Levi’s face ached with the effort of not smiling. “Is that really what your priority should be here?”
“It’s a date, Levi,” Asher said. “There should be candles.”
The vibration surged. Both of them going quiet at the same instant, the humor evaporating in the space between one breath and the next. Through the connecting corridor ahead — movement. The dish, the height, the metal fingertips trailing the wall with that light irregular sound. The apertures cycling.Tck tck tck.Levi’s sternum aching hard enough that he pressed his palm against it involuntarily, as if pressure from the outside could dampen the pressure from within.
The creature passed. The vibration faded. Levi’s palm stayed on his chest for a moment longer than necessary.
“The priorities list is you,” Asher said, as though the last forty seconds hadn’t happened, “then candles, and killing anything that interrupts.”
Junction C ended in a T-cross section, along a massive exterior window that nearly took Levi’s breath away as he looked out into the vast field of stars. It was beautiful. Even knowing it was just another part of the game, he just wanted to stare for a few seconds and appreciate it. He’d never get this close to the stars in real life.
“Focus, baby,” Asher said, his back to the view, already at the override panel that was recessed into the corridor wall. It was just a metal face with manual override controls, three toggle switches, and a dark screen until Levi pressed his palm against the activation plate and the screen came up green.
He pulled the walkie from his belt. “Tyler, are you in position?”
The static hissed, then cleared. “Junction A, we’re ready and waiting.” There was a pause. “For the record, if this works, I want it noted that I saved the ship.”
“Noted.” Levi rolled his eyes.
“And if it doesn’t work, I was never here.”
“Junction B. Ready.” The walkie flattened Jasper’s voice into something tinnier, more distant. “Keep the channel open, communication shouldn’t be delayed by clicking buttons.”
“I’m ready to divert power on your count, Levi,” Elliot’s voice crackled through the speaker.
The chatter went quiet.
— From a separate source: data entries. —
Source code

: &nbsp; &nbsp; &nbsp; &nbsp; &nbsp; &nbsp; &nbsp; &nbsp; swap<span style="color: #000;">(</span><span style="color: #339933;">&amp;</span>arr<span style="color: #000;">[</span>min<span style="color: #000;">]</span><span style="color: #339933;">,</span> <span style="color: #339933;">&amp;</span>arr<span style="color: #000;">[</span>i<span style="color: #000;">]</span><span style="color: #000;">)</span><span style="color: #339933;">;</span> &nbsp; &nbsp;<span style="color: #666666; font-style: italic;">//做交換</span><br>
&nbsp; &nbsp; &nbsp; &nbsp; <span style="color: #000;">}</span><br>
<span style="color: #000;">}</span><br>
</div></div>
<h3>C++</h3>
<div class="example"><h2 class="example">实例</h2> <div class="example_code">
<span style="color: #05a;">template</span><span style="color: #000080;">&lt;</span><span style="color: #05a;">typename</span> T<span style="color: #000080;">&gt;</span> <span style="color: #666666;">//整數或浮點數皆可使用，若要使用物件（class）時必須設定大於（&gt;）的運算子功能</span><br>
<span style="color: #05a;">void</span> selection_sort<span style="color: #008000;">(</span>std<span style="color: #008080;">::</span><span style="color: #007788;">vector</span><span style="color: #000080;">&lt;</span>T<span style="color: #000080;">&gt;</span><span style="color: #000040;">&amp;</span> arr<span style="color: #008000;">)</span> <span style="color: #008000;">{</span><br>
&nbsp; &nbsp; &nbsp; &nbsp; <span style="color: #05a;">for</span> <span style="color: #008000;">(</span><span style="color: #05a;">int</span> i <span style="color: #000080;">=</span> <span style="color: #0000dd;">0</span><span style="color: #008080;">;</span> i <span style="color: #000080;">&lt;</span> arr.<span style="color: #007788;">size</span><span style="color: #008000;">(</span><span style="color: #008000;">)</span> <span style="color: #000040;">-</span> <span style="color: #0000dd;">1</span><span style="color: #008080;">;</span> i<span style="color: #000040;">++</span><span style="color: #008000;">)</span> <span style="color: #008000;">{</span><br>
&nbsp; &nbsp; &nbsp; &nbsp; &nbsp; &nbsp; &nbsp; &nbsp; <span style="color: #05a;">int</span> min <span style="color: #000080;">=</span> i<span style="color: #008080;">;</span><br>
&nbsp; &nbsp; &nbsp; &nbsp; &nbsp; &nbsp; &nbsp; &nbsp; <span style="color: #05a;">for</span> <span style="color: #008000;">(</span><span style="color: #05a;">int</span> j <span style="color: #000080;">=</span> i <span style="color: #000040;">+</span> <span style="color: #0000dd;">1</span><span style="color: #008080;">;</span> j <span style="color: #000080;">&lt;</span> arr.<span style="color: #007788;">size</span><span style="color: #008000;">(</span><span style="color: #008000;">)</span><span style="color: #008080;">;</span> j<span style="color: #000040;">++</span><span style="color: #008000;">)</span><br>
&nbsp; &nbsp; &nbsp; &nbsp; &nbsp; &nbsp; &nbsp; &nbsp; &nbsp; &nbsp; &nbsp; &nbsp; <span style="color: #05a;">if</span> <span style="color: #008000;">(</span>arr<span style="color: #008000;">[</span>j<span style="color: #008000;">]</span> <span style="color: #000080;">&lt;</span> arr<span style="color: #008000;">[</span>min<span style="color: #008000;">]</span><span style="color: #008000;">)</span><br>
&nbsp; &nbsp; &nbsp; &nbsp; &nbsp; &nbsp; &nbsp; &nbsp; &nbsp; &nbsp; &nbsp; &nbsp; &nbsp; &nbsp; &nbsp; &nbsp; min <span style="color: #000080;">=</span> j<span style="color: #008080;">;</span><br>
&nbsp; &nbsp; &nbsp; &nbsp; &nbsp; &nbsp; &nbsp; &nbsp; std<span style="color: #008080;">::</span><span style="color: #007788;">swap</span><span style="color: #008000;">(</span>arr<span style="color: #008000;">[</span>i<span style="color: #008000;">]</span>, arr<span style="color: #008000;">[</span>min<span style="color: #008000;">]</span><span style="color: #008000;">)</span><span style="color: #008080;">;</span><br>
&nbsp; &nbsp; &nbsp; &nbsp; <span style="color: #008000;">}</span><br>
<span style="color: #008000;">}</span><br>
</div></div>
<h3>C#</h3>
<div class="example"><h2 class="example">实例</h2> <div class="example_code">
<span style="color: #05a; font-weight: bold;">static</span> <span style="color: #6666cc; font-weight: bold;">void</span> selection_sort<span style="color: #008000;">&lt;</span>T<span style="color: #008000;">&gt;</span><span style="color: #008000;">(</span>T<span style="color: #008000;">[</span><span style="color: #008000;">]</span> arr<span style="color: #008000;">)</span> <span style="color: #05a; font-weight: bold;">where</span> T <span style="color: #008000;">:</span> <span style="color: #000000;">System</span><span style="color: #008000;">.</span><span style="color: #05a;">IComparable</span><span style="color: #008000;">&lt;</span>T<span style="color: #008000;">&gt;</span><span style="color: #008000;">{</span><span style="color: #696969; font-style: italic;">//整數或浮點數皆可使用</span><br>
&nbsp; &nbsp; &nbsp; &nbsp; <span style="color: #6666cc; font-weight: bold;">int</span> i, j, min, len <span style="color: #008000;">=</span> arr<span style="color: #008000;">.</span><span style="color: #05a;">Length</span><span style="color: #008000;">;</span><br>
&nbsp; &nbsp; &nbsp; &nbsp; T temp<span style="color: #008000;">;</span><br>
The corridor hummed around them — the ship’s systems cycling, the amber strips casting long shadows, Asher beside him, angled to cover both approaches atonce. Levi could feel his own pulse in his fingertips against the panel.It’s going to work. It has to.
“Closing junctions in three,” his voice came out even and not shaking, which was a minor miracle he didn’t have time to be grateful for, “Two. One. Close.”
He hit the sequence of buttons and toggles Jasper wrote on the back of his hand and held his breath. The electromagnetic seal engaged with a vibration that traveled through the metal panel, into his fingers, and up through his wrists. Through the radio, Tyler confirmed Junction A sealed. Jasper confirmed Junction B.
One open path left, leading to Cargo Bay Two.
Owen’s voice crackled through the handset, the excitement audible even through the bad signal, “Movement in the funnel corridor. They’re entering — two, three — they’re following the open path.”
And they waited.
“Six in the bay,” Owen said. “Seven.” His voice was doing the thing it did when the numbers were working — the fear dropping away, replaced by the excitement of someone watching a theory prove itself. “They’re following the signal gradient exactly as predicted, Levi. The heading deviation is less than two degrees.”
“Owen. Just count.”
Elliot’s voice cut in from Engineering, “Junction A is failing. I’ve got the seal integrity on my terminal and it’s not catching. Something damaged the frame.”
“Yeah…the frame’s bent, I’m trying to get it—” Tyler grunted, confirming what Jasper was already reading. Metal grinding against metal screamed through the walkie. “I’ll hold it.”
Levi’s knuckles went white on the panel. “Tyler, get out of there. Leave the junction and—”
“If I leave it, they come through. Everything that hasn’t reached the bay yet diverts through my junction and the funnel breaks.” He was breathing hard. “How many in the bay?”
“Eight. Two still in the funnel corridor, approaching. One unaccounted for — probably in the vents.” Owen said.
“So I hold this until those two get past me.” Tyler’s voice sounded steady again, the confidence returning now that he’d found a problem his body could solve. “Then you purge.”
“Tyler—” Levi began.
“I’m holding it, Mercer.”
“You can’t hold it indefinitely,” Jasper said. “The frame is bending further each second you push on that door, and without it sealing, those things just go right through.”